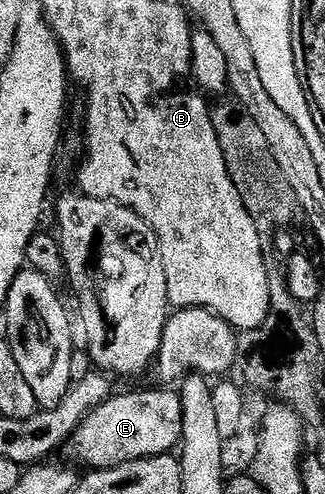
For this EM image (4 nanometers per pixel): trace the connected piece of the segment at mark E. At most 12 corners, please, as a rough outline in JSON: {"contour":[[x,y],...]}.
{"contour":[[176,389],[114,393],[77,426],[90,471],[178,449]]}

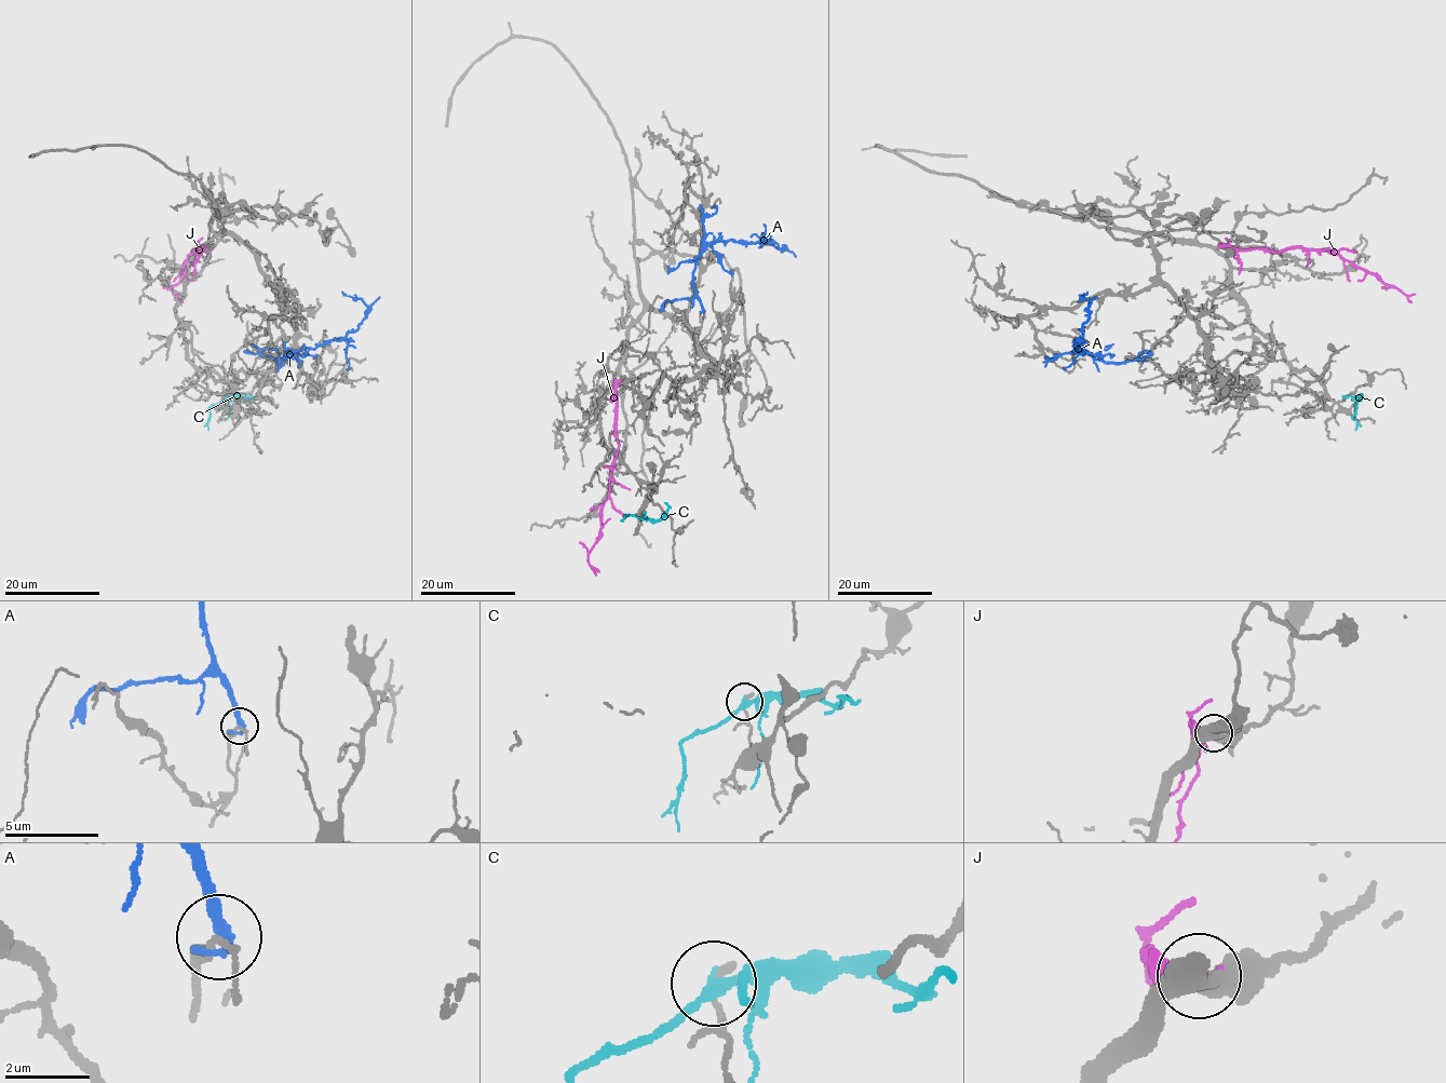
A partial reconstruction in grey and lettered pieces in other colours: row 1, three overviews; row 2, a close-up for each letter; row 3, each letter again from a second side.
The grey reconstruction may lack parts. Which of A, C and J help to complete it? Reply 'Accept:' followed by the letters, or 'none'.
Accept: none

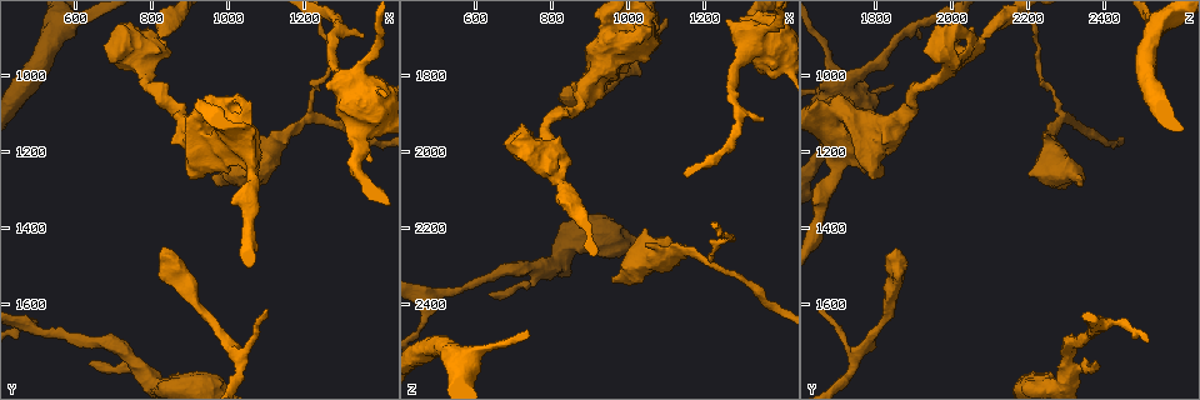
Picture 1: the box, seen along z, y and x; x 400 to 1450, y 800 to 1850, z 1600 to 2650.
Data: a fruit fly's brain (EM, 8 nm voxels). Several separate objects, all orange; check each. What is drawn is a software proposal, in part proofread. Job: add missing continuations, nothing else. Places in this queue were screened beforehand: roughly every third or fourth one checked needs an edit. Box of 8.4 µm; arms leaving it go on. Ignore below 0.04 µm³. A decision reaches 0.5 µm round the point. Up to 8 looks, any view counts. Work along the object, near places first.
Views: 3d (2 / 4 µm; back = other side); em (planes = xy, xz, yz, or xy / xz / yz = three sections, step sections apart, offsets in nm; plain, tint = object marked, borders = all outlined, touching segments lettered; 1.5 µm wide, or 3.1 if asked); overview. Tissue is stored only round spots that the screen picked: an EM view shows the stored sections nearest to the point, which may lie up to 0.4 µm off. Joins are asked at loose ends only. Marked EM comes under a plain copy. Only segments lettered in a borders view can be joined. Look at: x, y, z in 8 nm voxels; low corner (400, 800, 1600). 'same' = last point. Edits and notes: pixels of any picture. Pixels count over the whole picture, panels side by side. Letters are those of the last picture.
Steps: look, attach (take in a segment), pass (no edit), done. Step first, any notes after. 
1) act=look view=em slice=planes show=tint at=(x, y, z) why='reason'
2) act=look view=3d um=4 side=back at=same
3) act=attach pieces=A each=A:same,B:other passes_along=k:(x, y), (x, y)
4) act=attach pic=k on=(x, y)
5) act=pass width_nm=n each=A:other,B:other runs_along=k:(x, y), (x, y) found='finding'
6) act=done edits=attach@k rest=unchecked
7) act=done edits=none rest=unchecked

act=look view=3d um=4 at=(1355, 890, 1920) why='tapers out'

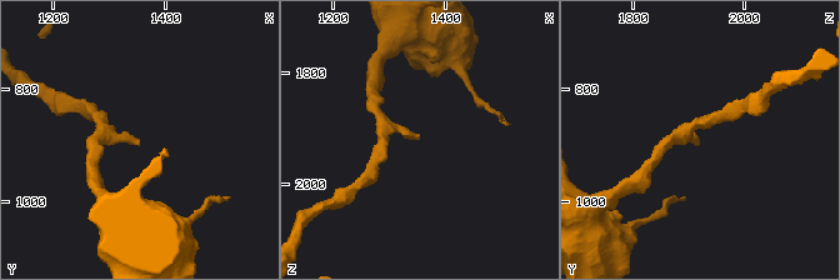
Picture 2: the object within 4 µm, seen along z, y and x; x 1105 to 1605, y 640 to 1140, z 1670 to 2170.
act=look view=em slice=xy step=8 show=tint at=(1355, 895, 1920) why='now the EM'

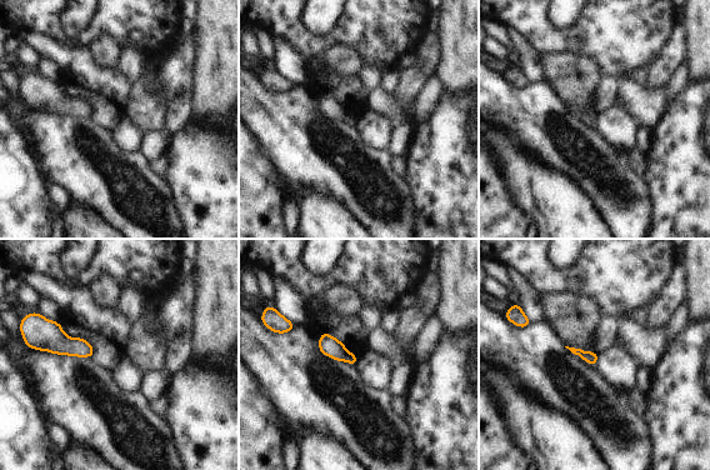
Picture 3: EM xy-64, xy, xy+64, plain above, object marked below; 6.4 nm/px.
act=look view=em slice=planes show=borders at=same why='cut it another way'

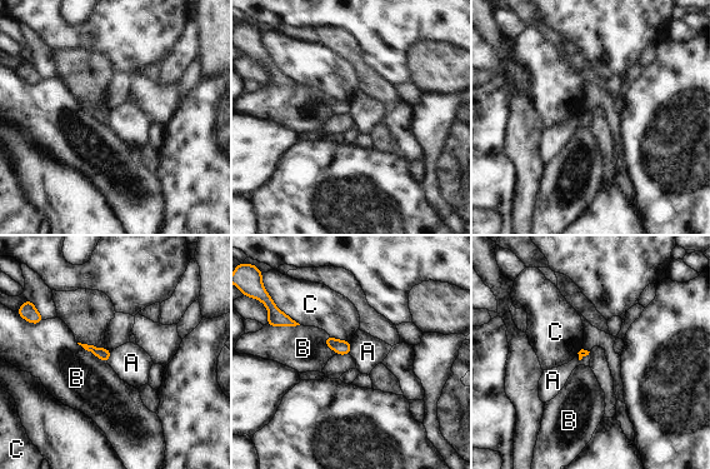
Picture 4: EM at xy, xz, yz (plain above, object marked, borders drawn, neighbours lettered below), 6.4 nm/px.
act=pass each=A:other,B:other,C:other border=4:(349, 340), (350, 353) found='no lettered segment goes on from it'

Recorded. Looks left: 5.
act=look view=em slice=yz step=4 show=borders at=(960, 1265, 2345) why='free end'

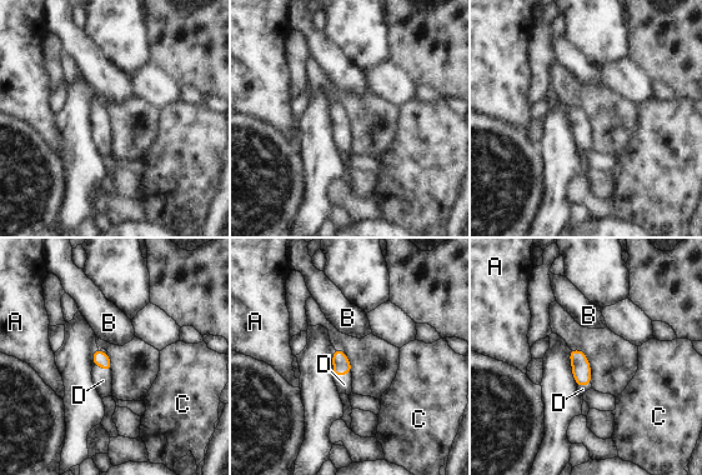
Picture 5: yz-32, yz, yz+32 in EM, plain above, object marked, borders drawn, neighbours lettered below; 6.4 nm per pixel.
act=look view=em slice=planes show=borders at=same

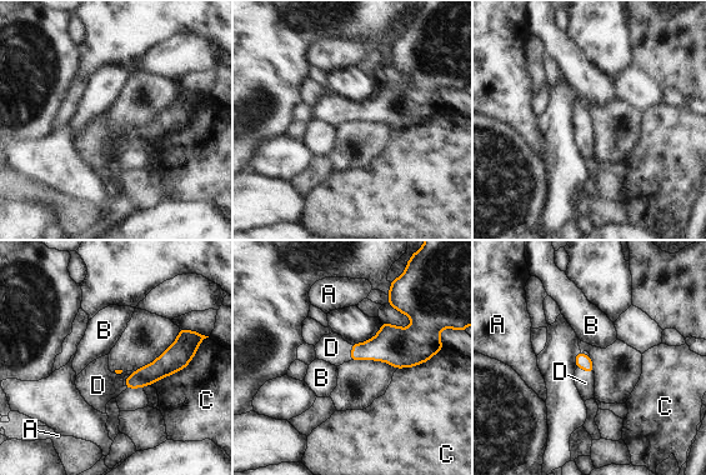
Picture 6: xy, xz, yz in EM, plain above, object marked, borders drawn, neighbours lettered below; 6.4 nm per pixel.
□ □ □ □
Activity => Once more, please print all the lines above exactly, without their pictures.

Exercise solution =>
For this EM image (4 nanometers per pixel): trace the connected piece of the segment at mark E. At most 12 corners, please, as a rough outline in JSON: {"contour":[[x,y],...]}.
{"contour":[[176,389],[114,393],[77,426],[90,471],[178,449]]}

A partial reconstruction in grey and lettered pieces in other colours: row 1, three overviews; row 2, a close-up for each letter; row 3, each letter again from a second side.
The grey reconstruction may lack parts. Which of A, C and J help to complete it? Reply 'Accept:' followed by the letters, or 'none'.
Accept: none

Picture 1: the box, seen along z, y and x; x 400 to 1450, y 800 to 1850, z 1600 to 2650.
Data: a fruit fly's brain (EM, 8 nm voxels). Several separate objects, all orange; check each. What is drawn is a software proposal, in part proofread. Job: add missing continuations, nothing else. Places in this queue were screened beforehand: roughly every third or fourth one checked needs an edit. Box of 8.4 µm; arms leaving it go on. Ignore below 0.04 µm³. A decision reaches 0.5 µm round the point. Up to 8 looks, any view counts. Work along the object, near places first.
Views: 3d (2 / 4 µm; back = other side); em (planes = xy, xz, yz, or xy / xz / yz = three sections, step sections apart, offsets in nm; plain, tint = object marked, borders = all outlined, touching segments lettered; 1.5 µm wide, or 3.1 if asked); overview. Tissue is stored only round spots that the screen picked: an EM view shows the stored sections nearest to the point, which may lie up to 0.4 µm off. Joins are asked at loose ends only. Marked EM comes under a plain copy. Only segments lettered in a borders view can be joined. Look at: x, y, z in 8 nm voxels; low corner (400, 800, 1600). 'same' = last point. Edits and notes: pixels of any picture. Pixels count over the whole picture, panels side by side. Letters are those of the last picture.
Steps: look, attach (take in a segment), pass (no edit), done. Step first, any notes after. 
1) act=look view=em slice=planes show=tint at=(x, y, z) why='reason'
2) act=look view=3d um=4 side=back at=same
3) act=attach pieces=A each=A:same,B:other passes_along=k:(x, y), (x, y)
4) act=attach pic=k on=(x, y)
5) act=pass width_nm=n each=A:other,B:other runs_along=k:(x, y), (x, y) found='finding'
6) act=done edits=attach@k rest=unchecked
7) act=done edits=none rest=unchecked

act=look view=3d um=4 at=(1355, 890, 1920) why='tapers out'

Picture 2: the object within 4 µm, seen along z, y and x; x 1105 to 1605, y 640 to 1140, z 1670 to 2170.
act=look view=em slice=xy step=8 show=tint at=(1355, 895, 1920) why='now the EM'

Picture 3: EM xy-64, xy, xy+64, plain above, object marked below; 6.4 nm/px.
act=look view=em slice=planes show=borders at=same why='cut it another way'

Picture 4: EM at xy, xz, yz (plain above, object marked, borders drawn, neighbours lettered below), 6.4 nm/px.
act=pass each=A:other,B:other,C:other border=4:(349, 340), (350, 353) found='no lettered segment goes on from it'

Recorded. Looks left: 5.
act=look view=em slice=yz step=4 show=borders at=(960, 1265, 2345) why='free end'

Picture 5: yz-32, yz, yz+32 in EM, plain above, object marked, borders drawn, neighbours lettered below; 6.4 nm per pixel.
act=look view=em slice=planes show=borders at=same

Picture 6: xy, xz, yz in EM, plain above, object marked, borders drawn, neighbours lettered below; 6.4 nm per pixel.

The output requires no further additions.